(Collected data entries)
Content starts

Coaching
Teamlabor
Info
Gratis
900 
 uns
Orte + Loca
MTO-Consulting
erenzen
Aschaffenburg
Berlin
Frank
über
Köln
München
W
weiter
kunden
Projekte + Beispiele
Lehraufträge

Content ends

WHAT YOU NEED TO DO - Repeat every line of the data above, keeping each one word for word and in the same order.

RESPONSE AREA -
Coaching
Teamlabor
Info
Gratis
900 
 uns
Orte + Loca
MTO-Consulting
erenzen
Aschaffenburg
Berlin
Frank
über
Köln
München
W
weiter
kunden
Projekte + Beispiele
Lehraufträge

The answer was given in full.